= Municipality of Collie =

Former local authority in Western Australia

The Municipality of Collie was a local government area in Western Australia, centred on the town of Collie. It covered an area of 1,170 acres in the Collie and Worsley townsites in 1950.

It was established on 17 May 1901, separating the town of Collie from the surrounding Collie Road District, which had been established a year earlier. The process of establishing the new municipality had been fraught: local residents had been divided regarding the municipality, with public meetings being held for and against the move, and then initial proclamations in January and again in early May were found to be invalid due to technical errors, resulting in its formal establishment being delayed until mid-May. The first election was finally held on 27 July 1901, with J. C. Coombes becoming the first mayor.

The municipal council consisted of nine councillors elected at large and a directly elected mayor. The new municipality assumed the functions of the Collie Coalfields Local Board of Health, which had existed since 1897, and initially met at the health board's offices. It soon negotiated space for a council chambers in the Collie Mechanics' Institute building. The municipality built permanent municipal buildings on the corner of Throssell Street and Steere Street in 1907, consisting of a two-storey building with three shops facing the street, two sitting rooms at the rear, and the council chamber, mayor's office, town clerk's office and other offices on the first floor.
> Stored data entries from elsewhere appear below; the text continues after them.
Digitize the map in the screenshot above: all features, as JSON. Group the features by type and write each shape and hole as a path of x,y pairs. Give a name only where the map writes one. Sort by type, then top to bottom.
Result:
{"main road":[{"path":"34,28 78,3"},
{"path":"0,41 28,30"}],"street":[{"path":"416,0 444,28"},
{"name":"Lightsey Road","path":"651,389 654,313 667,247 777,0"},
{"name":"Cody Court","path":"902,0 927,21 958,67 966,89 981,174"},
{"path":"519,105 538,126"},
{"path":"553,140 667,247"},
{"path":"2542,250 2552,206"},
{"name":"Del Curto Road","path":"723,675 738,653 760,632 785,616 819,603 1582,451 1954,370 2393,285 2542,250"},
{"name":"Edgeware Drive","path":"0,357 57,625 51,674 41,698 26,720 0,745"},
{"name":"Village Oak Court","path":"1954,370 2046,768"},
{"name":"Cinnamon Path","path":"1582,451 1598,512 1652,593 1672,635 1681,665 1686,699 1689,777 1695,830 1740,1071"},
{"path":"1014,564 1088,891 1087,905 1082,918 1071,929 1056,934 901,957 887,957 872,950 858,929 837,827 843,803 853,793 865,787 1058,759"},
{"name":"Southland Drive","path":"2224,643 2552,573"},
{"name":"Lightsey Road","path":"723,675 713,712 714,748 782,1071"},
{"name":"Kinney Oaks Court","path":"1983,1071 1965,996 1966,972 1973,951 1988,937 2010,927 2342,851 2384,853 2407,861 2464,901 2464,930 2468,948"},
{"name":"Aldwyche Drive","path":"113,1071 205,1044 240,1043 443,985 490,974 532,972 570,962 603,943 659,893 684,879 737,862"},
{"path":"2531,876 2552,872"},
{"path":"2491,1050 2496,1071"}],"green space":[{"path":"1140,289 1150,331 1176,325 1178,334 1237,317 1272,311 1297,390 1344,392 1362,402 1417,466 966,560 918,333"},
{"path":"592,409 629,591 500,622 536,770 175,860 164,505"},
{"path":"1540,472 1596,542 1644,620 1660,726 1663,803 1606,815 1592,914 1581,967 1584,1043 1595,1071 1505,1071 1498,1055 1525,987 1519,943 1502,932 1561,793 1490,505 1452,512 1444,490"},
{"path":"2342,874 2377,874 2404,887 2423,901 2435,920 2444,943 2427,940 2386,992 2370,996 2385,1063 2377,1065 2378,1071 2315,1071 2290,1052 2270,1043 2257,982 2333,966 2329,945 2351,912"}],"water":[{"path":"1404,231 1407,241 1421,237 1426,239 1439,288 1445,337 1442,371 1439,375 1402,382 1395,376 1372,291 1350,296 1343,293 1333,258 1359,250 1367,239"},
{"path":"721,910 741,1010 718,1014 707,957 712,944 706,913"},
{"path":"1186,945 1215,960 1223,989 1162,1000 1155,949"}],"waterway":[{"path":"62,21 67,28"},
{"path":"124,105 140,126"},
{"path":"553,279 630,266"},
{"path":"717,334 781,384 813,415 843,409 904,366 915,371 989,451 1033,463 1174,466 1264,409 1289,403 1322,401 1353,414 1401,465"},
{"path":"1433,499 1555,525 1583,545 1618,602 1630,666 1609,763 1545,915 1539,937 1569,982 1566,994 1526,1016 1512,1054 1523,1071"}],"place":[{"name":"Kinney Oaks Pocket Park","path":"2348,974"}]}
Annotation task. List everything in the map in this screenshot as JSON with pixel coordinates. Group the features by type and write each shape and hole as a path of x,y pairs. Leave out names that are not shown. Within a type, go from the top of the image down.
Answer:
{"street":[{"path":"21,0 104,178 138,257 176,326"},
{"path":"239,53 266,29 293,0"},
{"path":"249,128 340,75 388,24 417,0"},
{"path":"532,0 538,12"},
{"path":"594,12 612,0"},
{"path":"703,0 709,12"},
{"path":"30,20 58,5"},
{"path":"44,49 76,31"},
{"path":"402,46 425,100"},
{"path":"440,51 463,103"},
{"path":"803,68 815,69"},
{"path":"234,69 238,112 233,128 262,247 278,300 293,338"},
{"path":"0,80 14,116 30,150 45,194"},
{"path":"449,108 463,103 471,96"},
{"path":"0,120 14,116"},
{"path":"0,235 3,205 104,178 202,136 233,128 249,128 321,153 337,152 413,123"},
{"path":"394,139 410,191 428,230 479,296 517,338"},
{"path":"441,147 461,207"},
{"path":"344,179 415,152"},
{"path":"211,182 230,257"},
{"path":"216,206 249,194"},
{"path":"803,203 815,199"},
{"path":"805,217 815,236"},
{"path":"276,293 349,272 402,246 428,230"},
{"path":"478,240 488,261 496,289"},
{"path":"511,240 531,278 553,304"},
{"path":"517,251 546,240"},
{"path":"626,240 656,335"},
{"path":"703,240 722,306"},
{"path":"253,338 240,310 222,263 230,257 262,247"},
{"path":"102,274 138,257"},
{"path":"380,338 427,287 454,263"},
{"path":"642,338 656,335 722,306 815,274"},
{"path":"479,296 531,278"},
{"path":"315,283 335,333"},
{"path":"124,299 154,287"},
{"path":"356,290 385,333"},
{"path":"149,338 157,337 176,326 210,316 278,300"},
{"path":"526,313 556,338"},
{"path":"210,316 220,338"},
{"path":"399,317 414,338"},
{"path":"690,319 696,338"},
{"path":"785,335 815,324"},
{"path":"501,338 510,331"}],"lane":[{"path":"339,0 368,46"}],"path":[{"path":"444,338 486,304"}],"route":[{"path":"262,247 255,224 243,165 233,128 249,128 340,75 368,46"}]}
The buildings were demolished during the 1970s to make way for the current Shire of Collie Council Chambers.

It ceased to exist on 2 March 1951, when it merged with the Collie Road District to form the Collie Coalfields Road District following a report from the secretary of the Department of Local Government recommending amalgamation. The recommendation was supported by a "large majority" of ratepayers at a public meeting in November 1950. The municipality had been financially struggling, running a substantial deficit in the previous year and being unable to afford to carry out needed maintenance and construction work and facing criticism over the state of council services. The former municipality became the seven-member Town Ward of the thirteen-member amalgamated council.

Herbert Wells served as mayor of the council, while George Henderson served as a councillor.